Through the “powers of good” that attended him in his last days, Bonhoeffer’s poem joins those of other blessed martyrs whose “voices raise / From all the unseen world around us darkening/ Their universal paean, in thy praise.” As fellow children of God, in Bonhoeffer’s testimony, we can find comfort to aid and attend us through our own dark days. It is indeed beautiful that his poem becomes a part of the immeasurable “powers of good” that will stay and guide us.

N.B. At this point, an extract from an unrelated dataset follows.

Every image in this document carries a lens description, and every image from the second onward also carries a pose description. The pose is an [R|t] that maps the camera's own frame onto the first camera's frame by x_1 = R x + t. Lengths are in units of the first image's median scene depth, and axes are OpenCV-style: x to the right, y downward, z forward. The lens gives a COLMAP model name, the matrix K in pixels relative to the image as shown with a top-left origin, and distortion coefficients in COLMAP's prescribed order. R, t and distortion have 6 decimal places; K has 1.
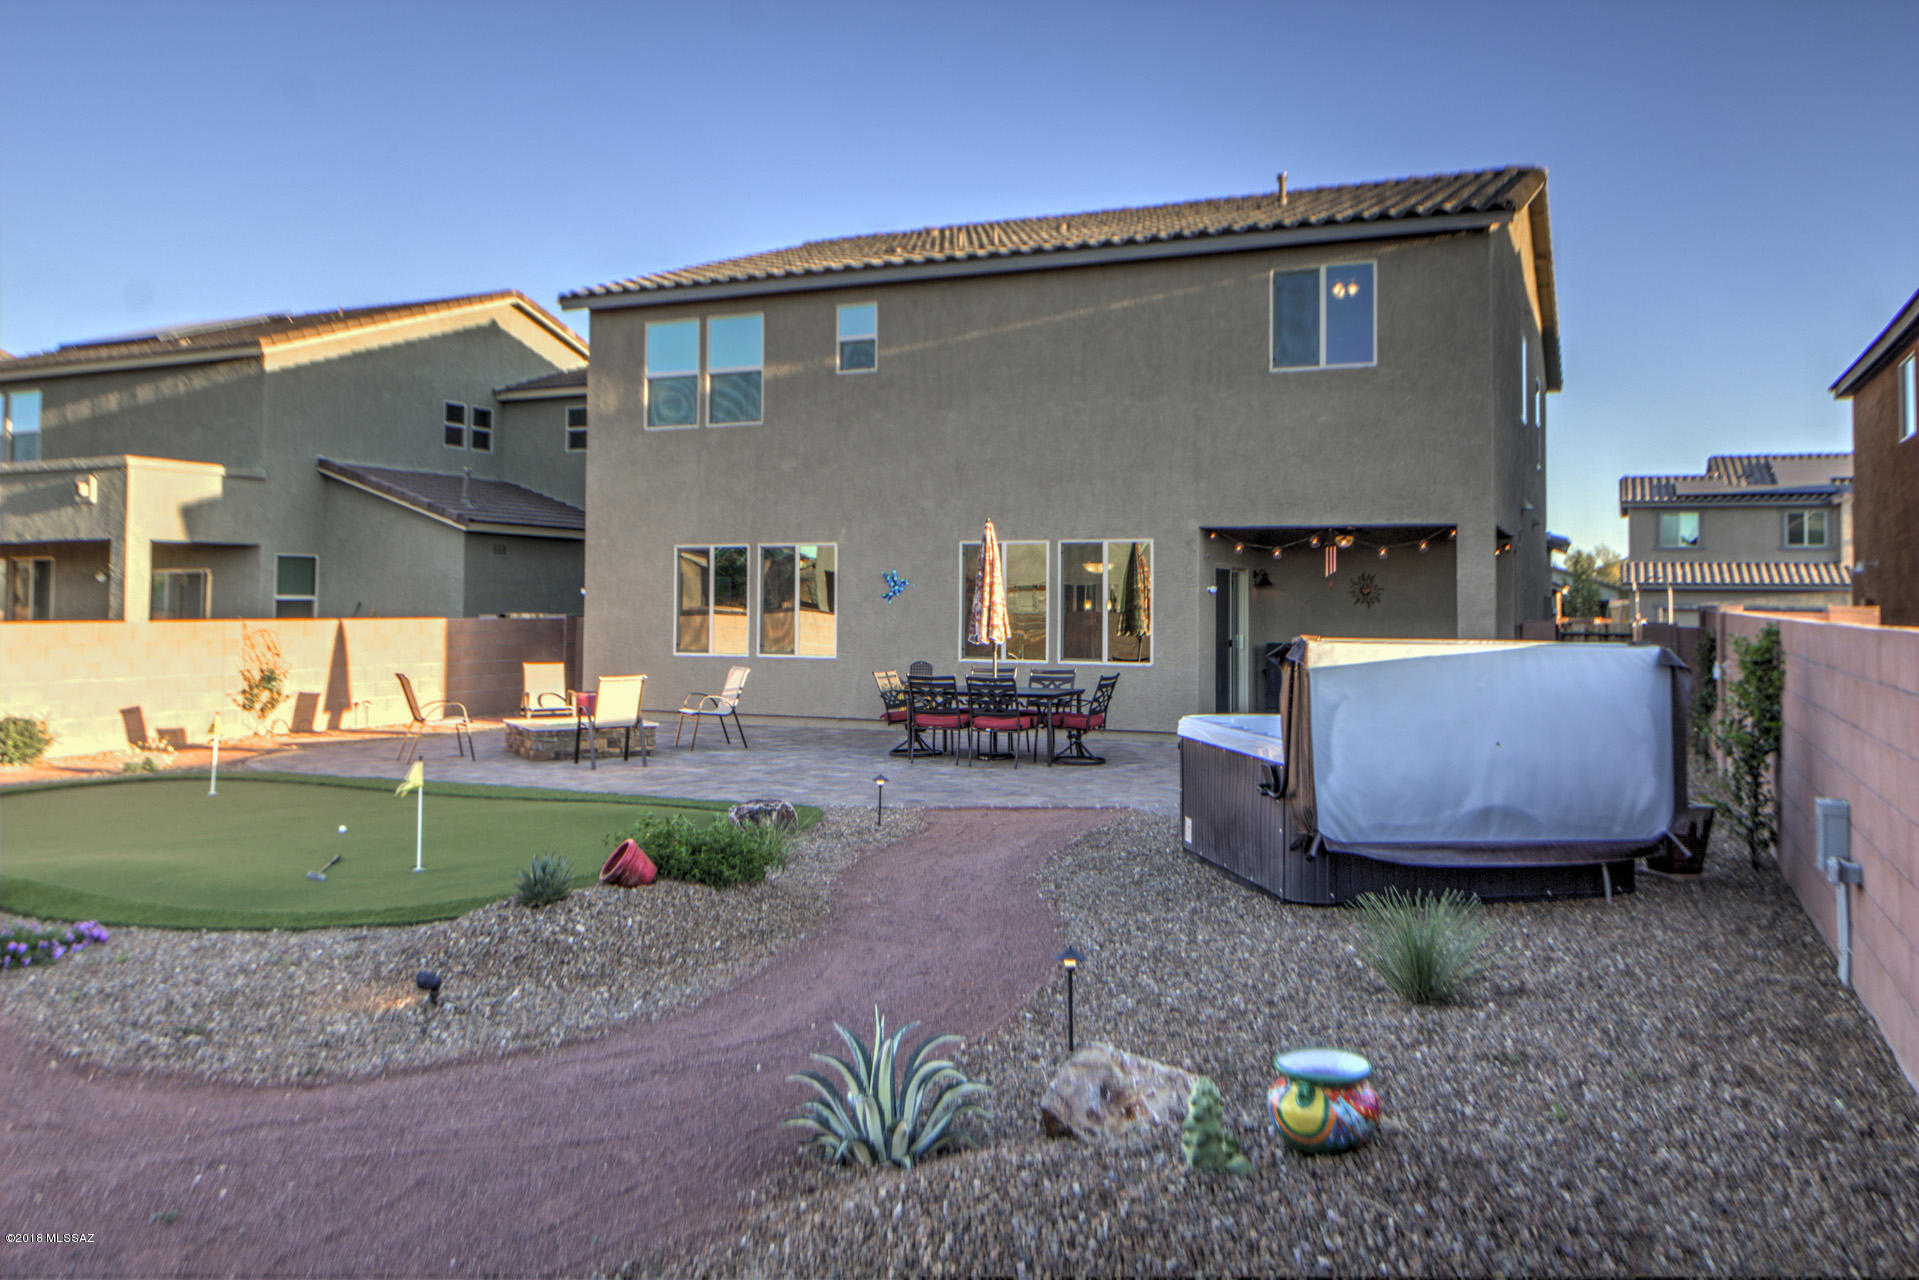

—Rebekah Valerius earned a B.S. in Biochemistry from the University of Texas at Arlington and an MA in Apologetics from Houston Christian University. Her academic interests include the works of G.K. Chesterton, philosophical and literary apologetics, and the philosophy of science. She has written for Christian Research Journal, An Unexpected Journal, and The Worldview Bulletin. She teaches biology and chemistry at a classical Christian school in the Dallas area.
[1] Eberhard Bethge, Dietrich Bonhoeffer: A Biography, revised edition, translated and edited by Victoria J. Barnett (Minneapolis: Fortress Press, 2000), 655.